A new study from the Princeton team has brought a big step forward for the future by confirming that an artificial protein the team developed could act as an enzyme in living bacteria.

Over the years, the Princeton team has created artificial proteins for E. coli, a simple bacterium commonly used as a clinical trial in medicine. The researchers removed some genes that could lead to bacteria being unable to produce the Fes enzyme, whose cells are used to obtain iron to test the positive of the work. Without that vital mineral, bacteria would not have survived. However, the team then implanted artificial proteins that could replace lost functions to “save lives” or revive bacteria.

In the new study, the researchers identified how new proteins work. They found that two of them saved E. Coli by compensating for the lost enzymes, which could promote the production of other processes in the cell.

“This artificial protein, scientifically named Syn-F4, is actually an enzyme,” said Ann Donnelly, lead author of the study.

An artificial enzyme such as Syn-F4 is an essential step in the development of synthetic biology experiments. Not only can these life forms be designed to develop food, fuel, and medicine effectively, but they can also help us understand how life can arise in other situations – for example, on other planets …
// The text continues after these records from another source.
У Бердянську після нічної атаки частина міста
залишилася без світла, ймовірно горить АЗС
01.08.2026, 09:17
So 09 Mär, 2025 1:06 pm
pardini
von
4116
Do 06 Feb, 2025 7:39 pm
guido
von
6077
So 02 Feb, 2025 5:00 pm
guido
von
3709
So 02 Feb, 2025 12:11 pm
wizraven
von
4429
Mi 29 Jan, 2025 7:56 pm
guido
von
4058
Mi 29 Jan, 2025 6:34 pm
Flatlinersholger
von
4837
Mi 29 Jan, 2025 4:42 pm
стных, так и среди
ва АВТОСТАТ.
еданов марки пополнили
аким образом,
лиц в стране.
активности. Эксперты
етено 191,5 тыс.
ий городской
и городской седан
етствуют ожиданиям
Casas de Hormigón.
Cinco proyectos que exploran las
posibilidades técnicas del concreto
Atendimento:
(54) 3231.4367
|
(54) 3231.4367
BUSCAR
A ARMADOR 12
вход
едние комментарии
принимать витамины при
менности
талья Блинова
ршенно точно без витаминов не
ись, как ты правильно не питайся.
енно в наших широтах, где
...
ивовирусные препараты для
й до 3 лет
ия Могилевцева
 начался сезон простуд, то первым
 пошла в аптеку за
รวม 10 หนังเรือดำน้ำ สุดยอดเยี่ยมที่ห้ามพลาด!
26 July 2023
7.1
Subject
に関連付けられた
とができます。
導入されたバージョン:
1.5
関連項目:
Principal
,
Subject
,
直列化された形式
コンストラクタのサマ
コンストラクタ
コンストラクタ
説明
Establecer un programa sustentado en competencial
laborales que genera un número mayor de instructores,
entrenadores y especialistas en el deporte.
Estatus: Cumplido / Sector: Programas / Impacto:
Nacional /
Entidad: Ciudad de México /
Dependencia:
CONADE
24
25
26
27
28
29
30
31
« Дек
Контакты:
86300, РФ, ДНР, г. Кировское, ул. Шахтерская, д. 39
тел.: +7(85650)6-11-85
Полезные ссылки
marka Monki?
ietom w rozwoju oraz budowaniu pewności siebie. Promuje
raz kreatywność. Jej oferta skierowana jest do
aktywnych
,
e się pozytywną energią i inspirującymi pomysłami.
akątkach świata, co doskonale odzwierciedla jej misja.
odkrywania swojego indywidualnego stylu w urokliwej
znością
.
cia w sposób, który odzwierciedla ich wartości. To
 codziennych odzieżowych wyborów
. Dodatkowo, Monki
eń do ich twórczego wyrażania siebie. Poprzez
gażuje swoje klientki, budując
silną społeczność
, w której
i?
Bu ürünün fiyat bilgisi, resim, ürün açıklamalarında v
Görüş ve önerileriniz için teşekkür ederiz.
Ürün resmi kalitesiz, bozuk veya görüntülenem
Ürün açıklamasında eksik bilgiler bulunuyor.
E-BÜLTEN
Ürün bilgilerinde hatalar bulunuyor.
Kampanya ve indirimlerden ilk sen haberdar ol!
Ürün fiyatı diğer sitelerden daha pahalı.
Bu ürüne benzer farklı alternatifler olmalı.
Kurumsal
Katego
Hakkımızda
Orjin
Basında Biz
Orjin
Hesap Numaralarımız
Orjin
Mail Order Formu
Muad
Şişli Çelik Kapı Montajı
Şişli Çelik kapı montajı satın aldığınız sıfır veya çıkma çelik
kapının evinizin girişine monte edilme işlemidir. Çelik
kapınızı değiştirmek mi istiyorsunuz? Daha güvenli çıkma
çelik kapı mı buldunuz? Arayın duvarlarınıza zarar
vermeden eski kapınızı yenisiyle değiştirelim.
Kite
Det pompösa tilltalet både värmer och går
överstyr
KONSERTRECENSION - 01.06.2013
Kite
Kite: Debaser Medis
“We have liberated 0.1% of the E. coli genome. So far, it is a strange E. coli containing some artificial genes that allow bacteria to grow easily,” said Hecht. However, the experts hypothesized that if the amount of artificial enzyme replacement up to the rate of 10-20% is successful, this E. coli is no longer strange, but it becomes a new organism.

The research has just been published in the journal Nature Chemical Biology.